■ Task instructions
Render the lines of the items below as a numbered list, skipping any blank lines. Leave the pictures out of your answer.

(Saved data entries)
○ ○ ○ ○

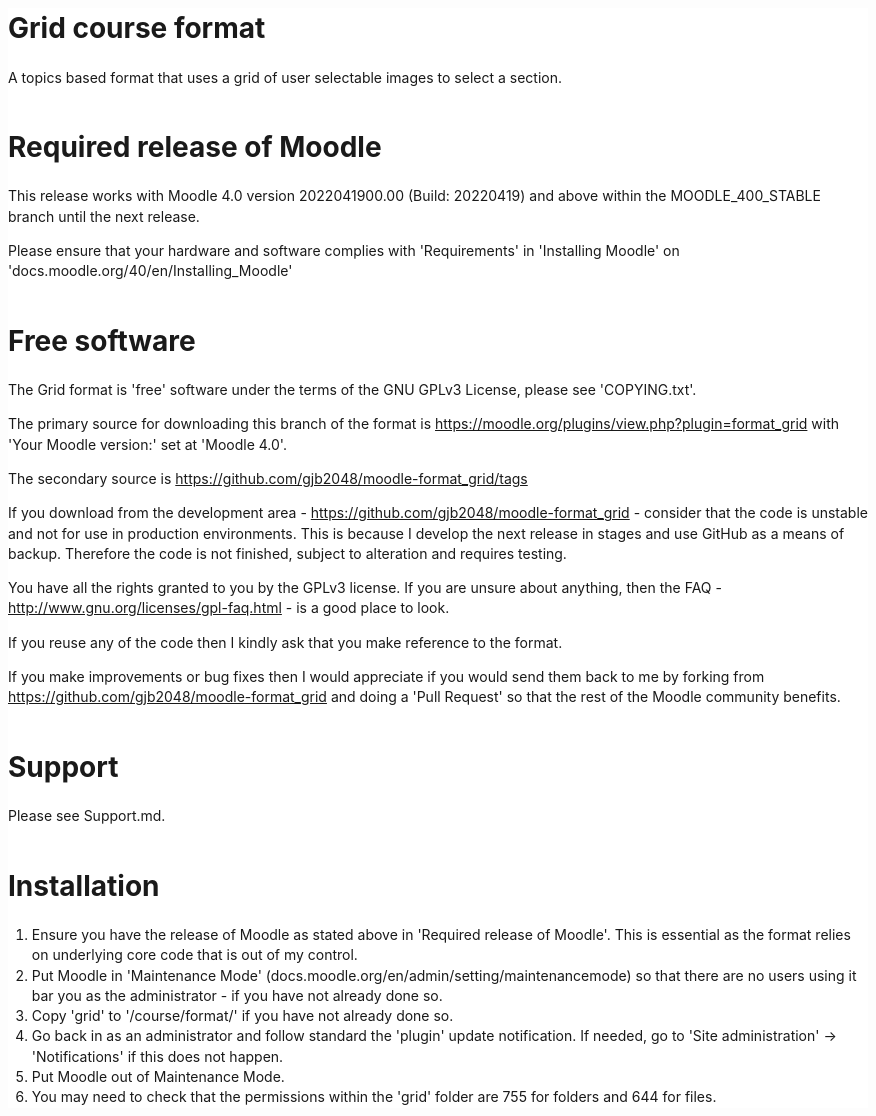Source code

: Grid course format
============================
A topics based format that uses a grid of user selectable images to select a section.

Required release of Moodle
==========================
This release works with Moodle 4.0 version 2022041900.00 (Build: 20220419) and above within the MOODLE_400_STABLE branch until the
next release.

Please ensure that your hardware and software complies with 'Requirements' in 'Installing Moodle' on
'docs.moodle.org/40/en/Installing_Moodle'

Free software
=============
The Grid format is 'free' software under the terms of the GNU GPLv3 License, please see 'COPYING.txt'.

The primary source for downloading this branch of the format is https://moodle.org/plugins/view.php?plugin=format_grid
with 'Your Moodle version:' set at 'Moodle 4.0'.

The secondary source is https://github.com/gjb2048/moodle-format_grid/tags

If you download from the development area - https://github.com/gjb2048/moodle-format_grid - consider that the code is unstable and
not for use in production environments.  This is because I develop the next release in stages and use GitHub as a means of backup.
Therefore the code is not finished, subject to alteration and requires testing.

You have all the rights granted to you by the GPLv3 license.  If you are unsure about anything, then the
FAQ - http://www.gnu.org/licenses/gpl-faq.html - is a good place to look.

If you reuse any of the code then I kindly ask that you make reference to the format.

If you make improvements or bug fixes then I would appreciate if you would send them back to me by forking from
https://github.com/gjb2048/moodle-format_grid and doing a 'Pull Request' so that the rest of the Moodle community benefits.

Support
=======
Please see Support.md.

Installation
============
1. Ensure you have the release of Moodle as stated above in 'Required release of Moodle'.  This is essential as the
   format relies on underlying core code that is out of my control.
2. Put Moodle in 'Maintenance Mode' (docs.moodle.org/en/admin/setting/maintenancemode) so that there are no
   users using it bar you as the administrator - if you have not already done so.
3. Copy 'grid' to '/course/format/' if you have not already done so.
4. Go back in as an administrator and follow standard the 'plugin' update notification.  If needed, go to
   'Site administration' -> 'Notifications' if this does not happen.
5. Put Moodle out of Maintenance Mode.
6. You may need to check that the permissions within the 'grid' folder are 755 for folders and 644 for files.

○ ○ ○ ○

■ Answer to the exercise
1. Source code
2. : Grid course format
3. ============================
4. A topics based format that uses a grid of user selectable images to select a section.
5. Required release of Moodle
6. ==========================
7. This release works with Moodle 4.0 version 2022041900.00 (Build: 20220419) and above within the MOODLE_400_STABLE branch until the
8. next release.
9. Please ensure that your hardware and software complies with 'Requirements' in 'Installing Moodle' on
10. 'docs.moodle.org/40/en/Installing_Moodle'
11. Free software
12. =============
13. The Grid format is 'free' software under the terms of the GNU GPLv3 License, please see 'COPYING.txt'.
14. The primary source for downloading this branch of the format is https://moodle.org/plugins/view.php?plugin=format_grid
15. with 'Your Moodle version:' set at 'Moodle 4.0'.
16. The secondary source is https://github.com/gjb2048/moodle-format_grid/tags
17. If you download from the development area - https://github.com/gjb2048/moodle-format_grid - consider that the code is unstable and
18. not for use in production environments.  This is because I develop the next release in stages and use GitHub as a means of backup.
19. Therefore the code is not finished, subject to alteration and requires testing.
20. You have all the rights granted to you by the GPLv3 license.  If you are unsure about anything, then the
21. FAQ - http://www.gnu.org/licenses/gpl-faq.html - is a good place to look.
22. If you reuse any of the code then I kindly ask that you make reference to the format.
23. If you make improvements or bug fixes then I would appreciate if you would send them back to me by forking from
24. https://github.com/gjb2048/moodle-format_grid and doing a 'Pull Request' so that the rest of the Moodle community benefits.
25. Support
26. =======
27. Please see Support.md.
28. Installation
29. ============
30. 1. Ensure you have the release of Moodle as stated above in 'Required release of Moodle'.  This is essential as the
31.    format relies on underlying core code that is out of my control.
32. 2. Put Moodle in 'Maintenance Mode' (docs.moodle.org/en/admin/setting/maintenancemode) so that there are no
33.    users using it bar you as the administrator - if you have not already done so.
34. 3. Copy 'grid' to '/course/format/' if you have not already done so.
35. 4. Go back in as an administrator and follow standard the 'plugin' update notification.  If needed, go to
36.    'Site administration' -> 'Notifications' if this does not happen.
37. 5. Put Moodle out of Maintenance Mode.
38. 6. You may need to check that the permissions within the 'grid' folder are 755 for folders and 644 for files.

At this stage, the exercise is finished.